* [The task]: According to the article on Hélène David below, from which university does she hold her PhD in clinical psychology?

Member of the National Assembly of Quebec for Outremont
- In office April 7, 2014 – August 23, 2018
- Preceded by: Philippe Couillard
- Succeeded by: riding redistributed

Member of the National Assembly of Quebec for Marguerite-Bourgeoys
- In office October 1, 2018 – August 28, 2022
- Preceded by: Robert Poëti
- Succeeded by: Fred Beauchemin

Minister of Higher Education
- In office February 22, 2016 – October 18, 2018
- Preceded by: Pierre Duchesne
- Succeeded by: Jean-François Roberge

Minister of Culture and Communications
- In office April 23, 2014 – February 22, 2016
- Preceded by: Maka Kotto
- Succeeded by: Luc Fortin

Personal details
- Born: December 13, 1953 (age 72) Montreal, Quebec
- Party: Liberal
- Parent(s): Paul David Nellie Maillard
- Relatives: Pierre David (brother) Françoise David (sister)
- Profession: Professor

= Hélène David =

Canadian politician

Hélène David (born 1953) is a Canadian politician, who was elected to the National Assembly of Quebec in the 2014 provincial election. She represented the electoral district of Outremont from 2014 to 2018, and represented the district of Marguerite-Bourgeoys from 2018 to 2022, as a member of the Quebec Liberal Party. David was Minister of Culture and Communications and Minister Responsible for the Protection and Promotion of the French Language from 2014 to 2016 in the Couillard government, then Minister Responsible for Higher Education from 2016 to 2018.

==Biography==

David was born, raised and educated in Outremont. She holds a PhD in clinical psychology from the Université de Montréal. In 1984 she started to work as an instructor in psychopathology and women's and maternal issues. She is also a member of various university committees, overseer of psychology graduate programs, deputy director of the Department of Psychology, and vice-rector of academic affairs, international relations, and the Francophonie at the university.

From 2008 to 2010 she was assistant deputy minister for higher education in the Ministry of Education, Recreation and Sports under then-Premier Jean Charest.

She received the Simone Chouinard Award from the Montreal Heart Institute Research Centre, and the International Cesare Sacerdoti Award from the International Psychoanalytical Association. In 1977 became a member of the Quebec College of Psychologists, and served for many years on the board of the Montreal Heart Institute.

==Personal life==

She is the younger sister of Françoise David, a member of the National Assembly for the Québec solidaire party from 2012 to 2017. When asked about her sister, she said that the two have "known for a long time that we're not necessarily from the same political family." Hélène is a federalist, while Françoise is a sovereigntist. However, Hélène shares Françoise's staunch feminism; she considers herself "allergic to all domination of women by men."

Her other siblings include Pierre David, a film producer, and Charles-Philippe David, a political science professor at the Université du Québec à Montréal.

Her father is Paul David, a former cardiologist and PC Senator under former Prime Minister Brian Mulroney.

On February 22, 2016, she became Minister of Higher Education.

* [Material shown]:
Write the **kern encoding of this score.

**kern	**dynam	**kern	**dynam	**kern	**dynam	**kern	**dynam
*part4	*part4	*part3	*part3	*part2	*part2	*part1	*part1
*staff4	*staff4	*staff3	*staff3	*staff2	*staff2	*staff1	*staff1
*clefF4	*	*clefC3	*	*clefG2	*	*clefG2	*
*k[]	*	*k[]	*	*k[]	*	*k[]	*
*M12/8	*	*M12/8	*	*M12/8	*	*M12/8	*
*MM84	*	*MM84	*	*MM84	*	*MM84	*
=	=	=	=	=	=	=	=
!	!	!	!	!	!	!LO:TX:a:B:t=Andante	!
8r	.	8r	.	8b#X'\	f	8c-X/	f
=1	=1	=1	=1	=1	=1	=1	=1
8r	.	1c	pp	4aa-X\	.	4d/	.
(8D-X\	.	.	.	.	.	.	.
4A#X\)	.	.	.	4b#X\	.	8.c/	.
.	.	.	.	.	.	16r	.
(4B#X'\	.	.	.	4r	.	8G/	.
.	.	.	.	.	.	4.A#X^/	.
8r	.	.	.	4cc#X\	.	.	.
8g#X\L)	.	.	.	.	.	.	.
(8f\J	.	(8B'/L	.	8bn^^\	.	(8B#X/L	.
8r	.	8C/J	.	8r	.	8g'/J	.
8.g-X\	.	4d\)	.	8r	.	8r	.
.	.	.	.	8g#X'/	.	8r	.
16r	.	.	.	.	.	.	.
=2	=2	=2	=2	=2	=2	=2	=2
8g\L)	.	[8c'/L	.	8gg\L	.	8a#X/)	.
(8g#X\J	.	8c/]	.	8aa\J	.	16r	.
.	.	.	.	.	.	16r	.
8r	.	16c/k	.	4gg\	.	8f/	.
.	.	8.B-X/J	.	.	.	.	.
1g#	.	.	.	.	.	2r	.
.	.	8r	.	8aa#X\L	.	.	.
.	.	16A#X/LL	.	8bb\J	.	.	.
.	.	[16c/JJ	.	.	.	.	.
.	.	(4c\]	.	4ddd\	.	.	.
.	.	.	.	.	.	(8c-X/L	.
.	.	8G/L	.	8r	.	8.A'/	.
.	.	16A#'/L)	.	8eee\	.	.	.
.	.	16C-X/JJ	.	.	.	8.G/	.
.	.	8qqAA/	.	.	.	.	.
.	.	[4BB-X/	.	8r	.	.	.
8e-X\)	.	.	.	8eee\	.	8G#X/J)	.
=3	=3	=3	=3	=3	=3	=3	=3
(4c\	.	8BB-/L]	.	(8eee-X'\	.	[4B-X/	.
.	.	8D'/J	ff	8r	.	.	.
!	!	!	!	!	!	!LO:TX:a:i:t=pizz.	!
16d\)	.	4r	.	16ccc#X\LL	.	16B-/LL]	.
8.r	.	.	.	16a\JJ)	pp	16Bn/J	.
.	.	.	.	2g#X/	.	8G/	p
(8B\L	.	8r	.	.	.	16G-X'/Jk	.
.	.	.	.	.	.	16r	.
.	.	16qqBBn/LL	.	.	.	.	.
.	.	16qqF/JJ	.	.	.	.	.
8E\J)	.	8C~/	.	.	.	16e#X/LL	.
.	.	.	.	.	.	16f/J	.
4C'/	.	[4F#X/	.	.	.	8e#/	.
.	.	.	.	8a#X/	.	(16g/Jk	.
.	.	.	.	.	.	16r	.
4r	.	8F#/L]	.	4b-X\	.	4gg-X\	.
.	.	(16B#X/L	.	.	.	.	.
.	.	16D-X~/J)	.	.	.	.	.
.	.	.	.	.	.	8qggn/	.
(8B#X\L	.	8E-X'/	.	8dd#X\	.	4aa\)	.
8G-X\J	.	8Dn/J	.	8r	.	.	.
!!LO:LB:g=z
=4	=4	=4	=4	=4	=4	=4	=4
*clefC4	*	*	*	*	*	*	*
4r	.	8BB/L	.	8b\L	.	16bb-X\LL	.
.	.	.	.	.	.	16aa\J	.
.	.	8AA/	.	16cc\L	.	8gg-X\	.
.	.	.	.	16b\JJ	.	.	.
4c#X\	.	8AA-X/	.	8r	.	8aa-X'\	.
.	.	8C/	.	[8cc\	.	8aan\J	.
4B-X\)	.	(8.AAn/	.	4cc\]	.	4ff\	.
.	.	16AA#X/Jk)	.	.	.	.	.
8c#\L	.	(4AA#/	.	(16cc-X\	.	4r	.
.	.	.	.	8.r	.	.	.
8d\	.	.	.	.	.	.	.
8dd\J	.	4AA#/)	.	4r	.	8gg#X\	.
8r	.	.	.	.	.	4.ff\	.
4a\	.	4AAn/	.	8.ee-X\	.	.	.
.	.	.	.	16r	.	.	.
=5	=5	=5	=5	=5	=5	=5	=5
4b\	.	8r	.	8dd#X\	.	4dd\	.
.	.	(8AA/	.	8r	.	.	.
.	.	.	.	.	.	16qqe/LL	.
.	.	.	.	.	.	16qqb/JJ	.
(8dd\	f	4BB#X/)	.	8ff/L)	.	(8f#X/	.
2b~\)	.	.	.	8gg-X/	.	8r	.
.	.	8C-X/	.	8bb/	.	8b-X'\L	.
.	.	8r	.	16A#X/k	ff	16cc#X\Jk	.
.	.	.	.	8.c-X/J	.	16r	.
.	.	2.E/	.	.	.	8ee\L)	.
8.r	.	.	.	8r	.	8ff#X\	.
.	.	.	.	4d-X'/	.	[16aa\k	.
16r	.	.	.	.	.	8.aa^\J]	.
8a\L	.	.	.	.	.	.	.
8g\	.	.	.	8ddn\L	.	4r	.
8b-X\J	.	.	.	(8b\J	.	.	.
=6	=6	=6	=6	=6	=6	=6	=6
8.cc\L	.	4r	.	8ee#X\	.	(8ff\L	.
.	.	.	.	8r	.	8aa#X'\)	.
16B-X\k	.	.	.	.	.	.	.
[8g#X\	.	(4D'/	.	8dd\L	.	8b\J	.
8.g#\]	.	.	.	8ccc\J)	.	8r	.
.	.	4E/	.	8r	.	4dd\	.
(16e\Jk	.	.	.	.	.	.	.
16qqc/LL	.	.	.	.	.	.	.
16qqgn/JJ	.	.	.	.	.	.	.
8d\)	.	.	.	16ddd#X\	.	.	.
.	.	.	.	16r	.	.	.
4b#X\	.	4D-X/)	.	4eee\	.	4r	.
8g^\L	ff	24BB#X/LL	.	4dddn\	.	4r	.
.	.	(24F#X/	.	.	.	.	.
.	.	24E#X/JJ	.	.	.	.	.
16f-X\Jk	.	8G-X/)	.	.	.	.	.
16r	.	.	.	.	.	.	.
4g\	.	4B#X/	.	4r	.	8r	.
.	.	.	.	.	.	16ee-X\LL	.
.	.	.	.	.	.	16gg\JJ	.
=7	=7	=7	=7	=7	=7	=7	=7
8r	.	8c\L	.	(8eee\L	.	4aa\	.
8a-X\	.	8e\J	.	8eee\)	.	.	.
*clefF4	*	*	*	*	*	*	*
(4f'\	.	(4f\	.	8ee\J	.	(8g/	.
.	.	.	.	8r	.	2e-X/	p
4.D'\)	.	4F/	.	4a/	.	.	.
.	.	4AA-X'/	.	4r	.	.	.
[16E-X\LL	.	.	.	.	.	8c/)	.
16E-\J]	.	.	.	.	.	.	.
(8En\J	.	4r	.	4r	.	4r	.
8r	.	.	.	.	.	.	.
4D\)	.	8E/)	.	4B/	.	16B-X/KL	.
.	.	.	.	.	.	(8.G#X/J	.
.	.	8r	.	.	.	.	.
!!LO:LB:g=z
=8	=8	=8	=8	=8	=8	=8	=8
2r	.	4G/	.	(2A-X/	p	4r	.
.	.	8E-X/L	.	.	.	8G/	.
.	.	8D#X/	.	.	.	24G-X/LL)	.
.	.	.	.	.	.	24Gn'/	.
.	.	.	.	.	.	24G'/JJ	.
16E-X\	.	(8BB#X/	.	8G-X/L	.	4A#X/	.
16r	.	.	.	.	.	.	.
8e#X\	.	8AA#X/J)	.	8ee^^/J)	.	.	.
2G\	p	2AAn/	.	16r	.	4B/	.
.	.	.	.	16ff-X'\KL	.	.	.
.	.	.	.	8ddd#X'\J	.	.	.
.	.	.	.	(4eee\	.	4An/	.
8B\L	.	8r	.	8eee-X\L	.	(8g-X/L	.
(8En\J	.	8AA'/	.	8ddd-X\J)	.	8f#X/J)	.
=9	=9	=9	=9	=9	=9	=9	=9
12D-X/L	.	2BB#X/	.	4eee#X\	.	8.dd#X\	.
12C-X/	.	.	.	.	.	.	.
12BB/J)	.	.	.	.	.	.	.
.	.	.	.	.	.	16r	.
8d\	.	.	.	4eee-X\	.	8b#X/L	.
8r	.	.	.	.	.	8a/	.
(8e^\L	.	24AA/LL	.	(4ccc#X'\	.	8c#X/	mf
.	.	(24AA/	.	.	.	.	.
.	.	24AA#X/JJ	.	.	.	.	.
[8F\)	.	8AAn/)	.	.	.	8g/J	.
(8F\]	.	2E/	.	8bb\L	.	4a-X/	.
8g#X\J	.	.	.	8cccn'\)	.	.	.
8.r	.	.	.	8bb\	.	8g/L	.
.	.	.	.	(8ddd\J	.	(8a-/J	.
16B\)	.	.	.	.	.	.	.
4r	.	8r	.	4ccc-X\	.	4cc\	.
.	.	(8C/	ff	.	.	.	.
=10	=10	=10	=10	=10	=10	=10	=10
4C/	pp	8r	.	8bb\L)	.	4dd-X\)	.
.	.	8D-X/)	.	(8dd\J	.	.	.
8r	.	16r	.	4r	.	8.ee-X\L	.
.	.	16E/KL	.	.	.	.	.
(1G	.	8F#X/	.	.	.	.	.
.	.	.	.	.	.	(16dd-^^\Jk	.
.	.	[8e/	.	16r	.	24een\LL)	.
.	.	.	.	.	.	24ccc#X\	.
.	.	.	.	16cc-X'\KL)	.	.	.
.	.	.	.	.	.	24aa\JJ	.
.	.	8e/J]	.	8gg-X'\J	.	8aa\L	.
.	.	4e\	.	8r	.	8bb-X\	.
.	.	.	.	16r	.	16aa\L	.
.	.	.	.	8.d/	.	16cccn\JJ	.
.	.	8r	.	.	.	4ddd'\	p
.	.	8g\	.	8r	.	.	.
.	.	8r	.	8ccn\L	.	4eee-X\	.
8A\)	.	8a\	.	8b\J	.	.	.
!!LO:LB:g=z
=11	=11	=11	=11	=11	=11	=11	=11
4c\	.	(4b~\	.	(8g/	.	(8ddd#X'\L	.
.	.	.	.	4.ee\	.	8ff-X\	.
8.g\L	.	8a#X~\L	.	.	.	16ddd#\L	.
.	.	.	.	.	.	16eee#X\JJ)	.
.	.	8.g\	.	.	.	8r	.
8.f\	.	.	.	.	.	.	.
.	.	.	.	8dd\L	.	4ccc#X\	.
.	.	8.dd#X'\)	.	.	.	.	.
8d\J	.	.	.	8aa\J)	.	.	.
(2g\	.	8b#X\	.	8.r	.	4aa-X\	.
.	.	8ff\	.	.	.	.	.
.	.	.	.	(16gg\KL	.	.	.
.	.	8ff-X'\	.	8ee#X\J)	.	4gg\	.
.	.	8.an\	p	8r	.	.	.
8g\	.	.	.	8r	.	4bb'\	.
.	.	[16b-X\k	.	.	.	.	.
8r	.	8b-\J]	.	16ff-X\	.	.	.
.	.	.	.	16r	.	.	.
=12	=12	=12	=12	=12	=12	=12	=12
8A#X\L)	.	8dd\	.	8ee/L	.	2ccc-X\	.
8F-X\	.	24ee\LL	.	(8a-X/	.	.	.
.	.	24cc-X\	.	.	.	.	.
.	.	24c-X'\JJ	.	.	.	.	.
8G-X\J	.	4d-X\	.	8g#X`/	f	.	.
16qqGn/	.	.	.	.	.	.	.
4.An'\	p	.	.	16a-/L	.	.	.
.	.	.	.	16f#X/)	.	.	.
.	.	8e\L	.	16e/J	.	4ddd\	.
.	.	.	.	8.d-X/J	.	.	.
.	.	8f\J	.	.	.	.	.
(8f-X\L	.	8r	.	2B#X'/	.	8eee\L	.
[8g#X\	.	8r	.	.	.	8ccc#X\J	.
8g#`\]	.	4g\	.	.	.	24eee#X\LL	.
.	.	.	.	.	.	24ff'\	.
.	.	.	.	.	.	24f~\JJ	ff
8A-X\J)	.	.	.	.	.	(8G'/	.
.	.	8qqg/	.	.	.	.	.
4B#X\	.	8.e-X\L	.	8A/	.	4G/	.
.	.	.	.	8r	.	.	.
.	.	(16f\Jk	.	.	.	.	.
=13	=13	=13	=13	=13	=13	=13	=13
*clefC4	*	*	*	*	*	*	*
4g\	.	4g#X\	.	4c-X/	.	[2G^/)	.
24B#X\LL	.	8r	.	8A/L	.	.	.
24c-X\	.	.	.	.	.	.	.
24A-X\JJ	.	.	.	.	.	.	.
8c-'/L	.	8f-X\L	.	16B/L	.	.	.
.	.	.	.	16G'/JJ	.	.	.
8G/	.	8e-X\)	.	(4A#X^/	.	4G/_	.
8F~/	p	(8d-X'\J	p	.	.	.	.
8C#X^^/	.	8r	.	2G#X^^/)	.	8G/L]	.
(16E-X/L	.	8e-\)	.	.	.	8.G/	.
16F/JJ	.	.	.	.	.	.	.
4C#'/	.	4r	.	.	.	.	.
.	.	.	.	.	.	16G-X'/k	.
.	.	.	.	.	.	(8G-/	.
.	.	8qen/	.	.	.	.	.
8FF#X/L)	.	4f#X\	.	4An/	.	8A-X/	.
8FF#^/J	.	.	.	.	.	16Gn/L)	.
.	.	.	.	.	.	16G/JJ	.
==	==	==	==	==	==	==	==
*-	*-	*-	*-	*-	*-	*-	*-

* [Result]: She holds it from the Université de Montréal.